ロシアとの関係悪化で逆風が吹く。「地政学リスクが世界的に高まっている」とドラギ総裁は7月の会見よりも強い表現ぶりでウクライナ情勢への懸念を示した。ドイツで鉱工業受注が伸び悩み、ユーロ圏全体で4〜6月期の成長率が減速したとの見方が広がる。
独Ifo経済研究所は2014年のロシア経済が当初予定よりも4ポイント下方修正された場合、独仏伊の成長率が最大で年0.2〜0.3ポイント沈むと試算する。欧米のロシア制裁はプーチン政権にとって痛手だが、病み上がりの欧州経済にとって無視できない重荷となる。
ドラギ総裁はなお「景気はゆるやかな回復過程にある」と判断しているが勢いが弱まり、物価が思うように上がらない。
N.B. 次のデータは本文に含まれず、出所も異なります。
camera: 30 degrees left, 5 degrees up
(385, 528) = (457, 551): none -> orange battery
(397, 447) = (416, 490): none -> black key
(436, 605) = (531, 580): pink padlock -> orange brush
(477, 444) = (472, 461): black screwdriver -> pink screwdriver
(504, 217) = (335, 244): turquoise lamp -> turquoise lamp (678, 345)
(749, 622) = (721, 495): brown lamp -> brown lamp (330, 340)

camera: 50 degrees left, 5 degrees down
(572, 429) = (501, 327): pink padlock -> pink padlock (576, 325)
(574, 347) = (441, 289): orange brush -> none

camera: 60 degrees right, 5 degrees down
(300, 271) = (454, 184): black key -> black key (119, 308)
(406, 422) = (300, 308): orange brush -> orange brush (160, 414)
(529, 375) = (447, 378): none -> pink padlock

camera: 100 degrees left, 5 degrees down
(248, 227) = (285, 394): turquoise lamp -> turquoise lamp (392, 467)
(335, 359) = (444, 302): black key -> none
7月の消費者物価は前年同月に比べ0.4%の上昇にとどまり、伸び率が前月より0.1ポイント縮んだ。低インフレの長期化は避けられず、6月時点で年0.7%と見込んでいた14年の物価上昇率を9月の理事会で下方修正するかが焦点となる。
「6月の緩和策は成功している」
景気が思わしくない原因は銀行の融資機能の低下にもあるとECBは見る。それゆえドラギ総裁は銀行の貸し出し促進に力点を置いた緩和策を6月に打ち出した。
望みをつなぐのが融資拡大を公約した銀行に対する大量資金供給。銀行の資金調達を9月から最長4年間にわたってECBが支えるもので、「4500億〜8500億ユーロの需要を見込んでいる」(ドラギ総裁)という。
南欧で銀行が貸し出し増に転じれば、景気も物価も上がるとECBはそろばんをはじく。思惑通りにいく保証はない。ポルトガルで大手行の経営が悪くなり、政府が支援に乗り出すなど不安はくすぶり続ける。
「米国とは異なる路線を歩む」
利上げに動く米連邦準備理事会(FRB)に対し、ECBは引き続き追加緩和を視野に入れるとドラギ総裁は宣言した。
物価も景気も想定より大幅に下振れた場合はどうするのか。まず来年初めにも資産担保証券(ABS)の購入、それでも悪化に歯止めがかからなければ大量の国債を買い取る強力な「量的緩和」が現実味を帯びる。
独仏を含むユーロ圏に参加する、すべての国の国債のほか、欧州連合(EU)の関連機関が発行するユーロ建て債券をECBが大量に買い取り、マネーを実体経済に流し込む。だが、これは残された最後の手段。緩和マネーが景気が底堅いドイツなど欧州北部の不動産や株式市場を過熱させるリスクと隣り合わせの政策ともいえる。
「(万が一の場合は発動することで理事会は)一致している」とドラギECB総裁は語ったが、実際にはバブルを警戒する欧州北部の反対を押し切り、危ない橋を渡る必要がある。